◆ Work instruction
Filter the lines below and keep every one that contains the string "کنید".

Transcribed page text:
##############################
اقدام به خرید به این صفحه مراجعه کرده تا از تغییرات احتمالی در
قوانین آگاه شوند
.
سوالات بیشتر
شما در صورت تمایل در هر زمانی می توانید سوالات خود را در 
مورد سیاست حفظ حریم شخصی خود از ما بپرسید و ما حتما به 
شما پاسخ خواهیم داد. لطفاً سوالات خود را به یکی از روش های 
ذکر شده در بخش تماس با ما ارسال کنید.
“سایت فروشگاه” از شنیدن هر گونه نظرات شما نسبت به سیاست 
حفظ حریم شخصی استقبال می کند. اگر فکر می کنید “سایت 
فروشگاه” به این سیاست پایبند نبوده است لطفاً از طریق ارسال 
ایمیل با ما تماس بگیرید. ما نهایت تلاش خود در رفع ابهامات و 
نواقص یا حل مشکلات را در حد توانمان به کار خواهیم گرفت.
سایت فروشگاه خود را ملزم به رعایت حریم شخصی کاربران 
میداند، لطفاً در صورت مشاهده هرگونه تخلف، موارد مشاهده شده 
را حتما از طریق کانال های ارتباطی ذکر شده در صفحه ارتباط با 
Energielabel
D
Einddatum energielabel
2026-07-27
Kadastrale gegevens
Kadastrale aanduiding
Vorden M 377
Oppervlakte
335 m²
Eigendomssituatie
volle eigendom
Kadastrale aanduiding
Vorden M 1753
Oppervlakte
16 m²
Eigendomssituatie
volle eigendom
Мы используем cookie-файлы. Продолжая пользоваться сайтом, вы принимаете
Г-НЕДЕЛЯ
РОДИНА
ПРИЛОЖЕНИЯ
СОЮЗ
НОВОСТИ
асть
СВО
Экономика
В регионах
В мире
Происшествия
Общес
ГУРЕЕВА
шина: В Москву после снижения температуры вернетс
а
##############################
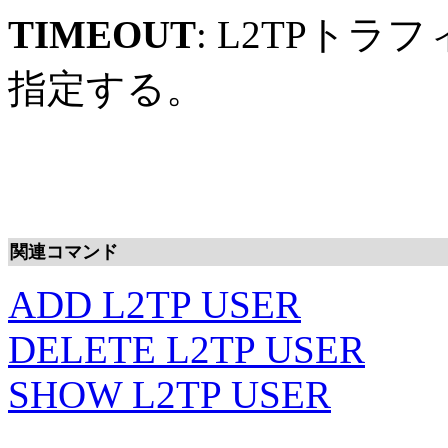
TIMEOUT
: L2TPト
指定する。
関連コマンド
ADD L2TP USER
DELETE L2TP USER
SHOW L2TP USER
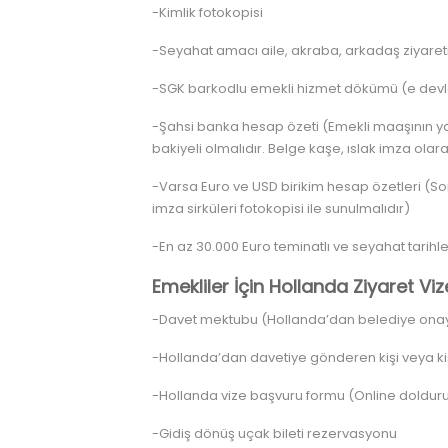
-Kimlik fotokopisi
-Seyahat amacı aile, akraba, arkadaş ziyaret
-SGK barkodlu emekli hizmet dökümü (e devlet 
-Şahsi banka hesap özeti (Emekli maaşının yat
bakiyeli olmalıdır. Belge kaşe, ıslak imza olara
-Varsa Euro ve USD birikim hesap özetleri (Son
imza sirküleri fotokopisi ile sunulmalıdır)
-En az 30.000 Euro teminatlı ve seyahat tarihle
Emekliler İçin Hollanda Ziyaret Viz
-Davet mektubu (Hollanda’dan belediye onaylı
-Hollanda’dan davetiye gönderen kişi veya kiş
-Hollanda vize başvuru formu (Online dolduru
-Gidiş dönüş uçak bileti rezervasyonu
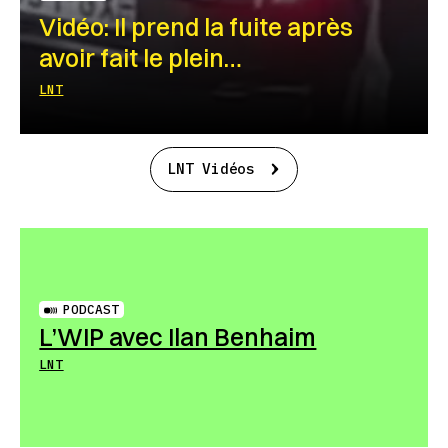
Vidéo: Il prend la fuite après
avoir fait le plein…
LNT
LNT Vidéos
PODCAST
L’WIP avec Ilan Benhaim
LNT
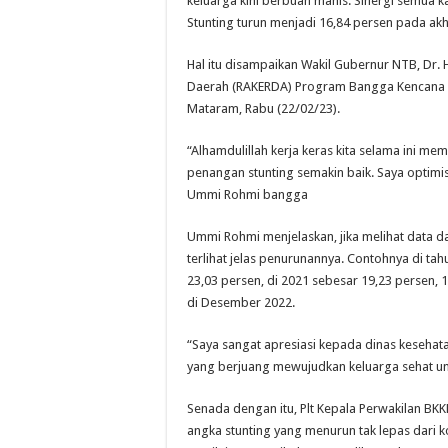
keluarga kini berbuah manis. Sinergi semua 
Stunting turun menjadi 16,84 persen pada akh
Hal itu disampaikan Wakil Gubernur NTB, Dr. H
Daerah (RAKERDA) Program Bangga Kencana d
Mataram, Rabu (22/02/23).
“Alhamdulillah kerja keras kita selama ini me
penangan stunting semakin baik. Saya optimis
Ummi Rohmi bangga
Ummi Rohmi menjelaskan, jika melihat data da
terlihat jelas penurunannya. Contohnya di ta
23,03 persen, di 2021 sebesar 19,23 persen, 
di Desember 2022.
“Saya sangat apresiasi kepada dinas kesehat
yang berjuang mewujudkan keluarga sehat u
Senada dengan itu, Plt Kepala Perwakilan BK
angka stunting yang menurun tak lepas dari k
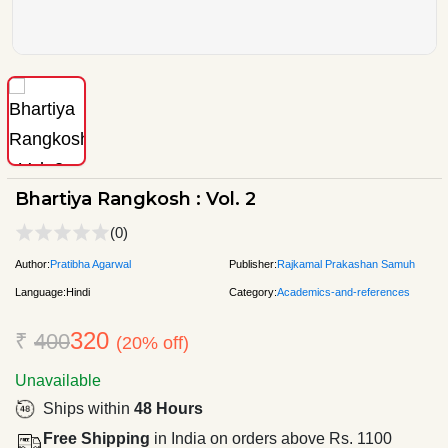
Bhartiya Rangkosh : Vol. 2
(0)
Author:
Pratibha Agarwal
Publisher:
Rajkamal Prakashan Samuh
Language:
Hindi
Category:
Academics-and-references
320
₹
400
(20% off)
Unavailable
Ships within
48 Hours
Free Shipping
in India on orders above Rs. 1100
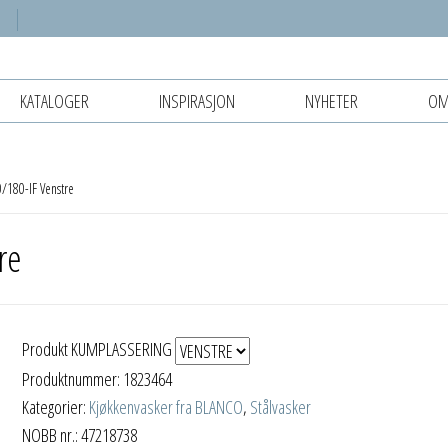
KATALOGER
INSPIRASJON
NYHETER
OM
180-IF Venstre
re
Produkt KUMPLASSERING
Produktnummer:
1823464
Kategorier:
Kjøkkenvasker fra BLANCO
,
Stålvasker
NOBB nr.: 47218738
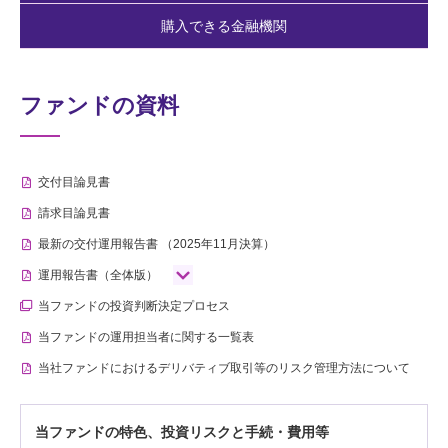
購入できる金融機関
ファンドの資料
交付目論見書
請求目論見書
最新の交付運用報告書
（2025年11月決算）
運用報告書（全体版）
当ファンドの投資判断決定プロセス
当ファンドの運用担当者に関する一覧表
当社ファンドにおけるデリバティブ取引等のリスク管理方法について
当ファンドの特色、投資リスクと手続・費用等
##############################
◆ Expected answer
ذکر شده در بخش تماس با ما ارسال کنید.
حفظ حریم شخصی استقبال می کند. اگر فکر می کنید “سایت 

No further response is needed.